Lowering the Shock Value
Ultimately, bathroom talk is more than just saying certain words. "It's also a child's way of coming to terms with cultural stigmas attached to talking about our bodies," says Dr. Jay. And even though we know that talking openly with our kids is the best policy, it's not always easy for us to shed our own inhibitions surrounding toileting and sexuality.
For this reason, be prepared: Your 3-, 4-, or 5-year-old is on to you! And he's going to have a lot of laughs trying to shock you during this inevitable phase. Here's what you can do about it: Stay calm. Your best defense is to avoid overreacting. Instead, focus on why your child is speaking this way. Does he want attention? Is he angry? Or is he trying to find a way to talk to you about something? Then respond with something neutral like "That's a new word" or "Those are funny jokes. I'll bet all your buddies say that at school."
"If you get upset or if you punish your child, you've told him the emotional value of the word -- to you it's a 'bad' word," explains Dr. Jay. Wallace agrees: "If you act shocked, or you laugh, the child will continue -- maybe even say more words."

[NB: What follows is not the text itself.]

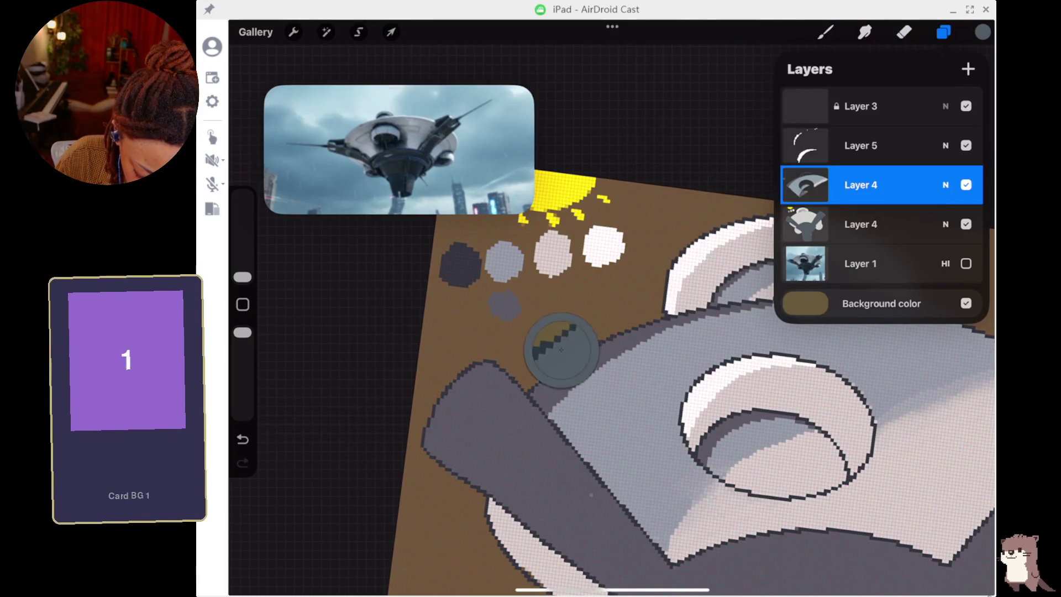
left_click(826, 32)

Speak matter-of-factly. "Reply, 'Oh, what does that mean?' If children have to stop and think about it, it's not a silly game that will keep escalating -- it becomes just another word," says Wallace. "Downplay it and the novelty will soon wear off."
"Be cool," agrees Dr. Jay -- even if your own upbringing was different. "If your values are 'We don't talk like that in our house,' then the child will repress his feelings and the repression will manifest itself in other ways."
Today's experts advise encouraging children to think of penis and vagina as good words, which can be used in the house as an acceptable way of identifying and describing our bodies. Create a distraction. One solution is to change the subject: "I know you like those words. Let's go wash up now." Or introduce a new game. If your child wants to tell jokes, suggest that he tell jokes about subjects other than private body parts; this is a perfect time to read a book of riddles together.
"Your child is having a grand time repeating those words, and you can use this opportunity to channel all of his enthusiasm into a more positive activity," suggests Wallace. Ignore it. Your 3-year-old and her friend are giggling about bathroom words. If you're uncomfortable, just walk away. The key is to avoid battles, which will only exacerbate the problem.
Parents often complain that children learn bathroom talk at preschool. "It's not a big deal -- you don't have to react to everything," says Dr. Jay. "Realize that this is the world they live in. One way to get rid of it is to stop paying.
It's often most difficult to ignore -- and most embarrassing -- in crowded public places. If your child uses bathroom language when you're at the grocery store, ignore it until she moves onto another topic. If the person behind you seems horrified by it, tell him with a smile that this is a normal stage of child development.